Поэзия дышит и ртом и носом, и воспоминанием и изобретением. Нужно быть факиром, чтобы отказываться от одного из видов дыхания. Жажда поэтического дыхания через воспоминанья сказалась в том повышенном интересе, с которым Москва встретила приезд Ходасевича, слава богу, уже лет двадцать пять пишущего стихи, но внезапно оказавшегося в положении молодого, только начинающего поэта.
Как от Таганки до Плющихи, раскинулась необъятно литературная Москва от «Мафа» до «Лирического круга». На одном конце как будто изобретенье, на другом – воспоминанье: Маяковский, Крученых, Асеев – с одной, с другой – при полном отсутствии домашних средств – должны были прибегнуть к петербургским гастролерам, чтобы наметить свою линию. В силу этого о «Лирическом круге» как о московском явлении говорить не приходится.

- [УСЛОВИЕ ЗАДАЧИ] Извлеките из текста о литературной Москве дословный фрагмент от «Поэзия дышит и» до «только начинающего поэта.» включительно.

- [ДОСТУПНЫЕ ДАННЫЕ]
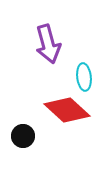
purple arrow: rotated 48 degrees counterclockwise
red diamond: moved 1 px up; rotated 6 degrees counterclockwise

- [РЕЗУЛЬТАТ НИЖЕ]
Поэзия дышит и ртом и носом, и воспоминанием и изобретением. Нужно быть факиром, чтобы отказываться от одного из видов дыхания. Жажда поэтического дыхания через воспоминанья сказалась в том повышенном интересе, с которым Москва встретила приезд Ходасевича, слава богу, уже лет двадцать пять пишущего стихи, но внезапно оказавшегося в положении молодого, только начинающего поэта.